Research and Training Scholarships

GOG Foundation AAOGF Mentored Clinician-Scientist Awardees

This GOG Foundation award, in partnership with the American Association of Obstetricians and Gynecologists, identifies future academic physician leaders in the field of Obstetrics and Gynecology.

Recipients

Dr. Floor Backes

The Ohio State University

Awarded in 2020

Phase I/II study of Lenvatinib, Pembrolizumaband weekly Paclitaxel for recurrent Endometrial, Epithelial Ovarian, Fallopian tube and primary Peritoneal cancer

Although response rates to pembrolizumab were very promising in the mismatch repair deficient population (57%), in patients with microsatellite proficient (pMMR) recurrent endometrial cancer response rates were only 13%. Similarly, single agent lenvatinib did not demonstrate significant activity in recurrent endometrial cancer, however, the combination was recently granted FDA approval for treatment of recurrent pMMR endometrial carcinoma (EC). Activity of pembrolizumab has also been seen in recurrent ovarian cancer (ORR 11.5%). Although single agent activity is relatively low, combination therapy with other agents is more promising. Taxanes have significant single agent activity in ovarian and EC.

Tasks for this exercise =
- A) Quote everything in the scholarship text from "Phase I/II study" down to "ovarian and EC.".
- B) According to the scholarship text, which institution is Dr. Floor Backes listed with?

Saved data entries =
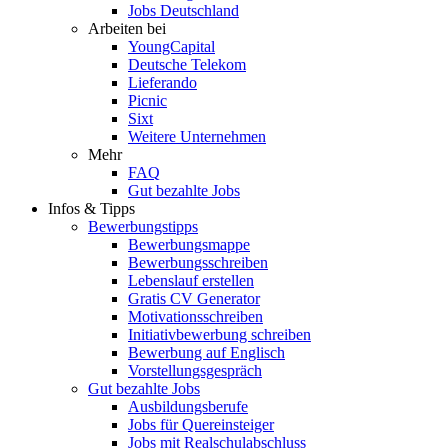
Jobs Deutschland
Arbeiten bei
YoungCapital
Deutsche Telekom
Lieferando
Picnic
Sixt
Weitere Unternehmen
Mehr
FAQ
Gut bezahlte Jobs
Infos & Tipps
Bewerbungstipps
Bewerbungsmappe
Bewerbungsschreiben
Lebenslauf erstellen
Gratis CV Generator
Motivationsschreiben
Initiativbewerbung schreiben
Bewerbung auf Englisch
Vorstellungsgespräch
Gut bezahlte Jobs
Ausbildungsberufe
Jobs für Quereinsteiger
Jobs mit Realschulabschluss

Solutions below =
- A)
Phase I/II study of Lenvatinib, Pembrolizumaband weekly Paclitaxel for recurrent Endometrial, Epithelial Ovarian, Fallopian tube and primary Peritoneal cancer

Although response rates to pembrolizumab were very promising in the mismatch repair deficient population (57%), in patients with microsatellite proficient (pMMR) recurrent endometrial cancer response rates were only 13%. Similarly, single agent lenvatinib did not demonstrate significant activity in recurrent endometrial cancer, however, the combination was recently granted FDA approval for treatment of recurrent pMMR endometrial carcinoma (EC). Activity of pembrolizumab has also been seen in recurrent ovarian cancer (ORR 11.5%). Although single agent activity is relatively low, combination therapy with other agents is more promising. Taxanes have significant single agent activity in ovarian and EC.

- B) The Ohio State University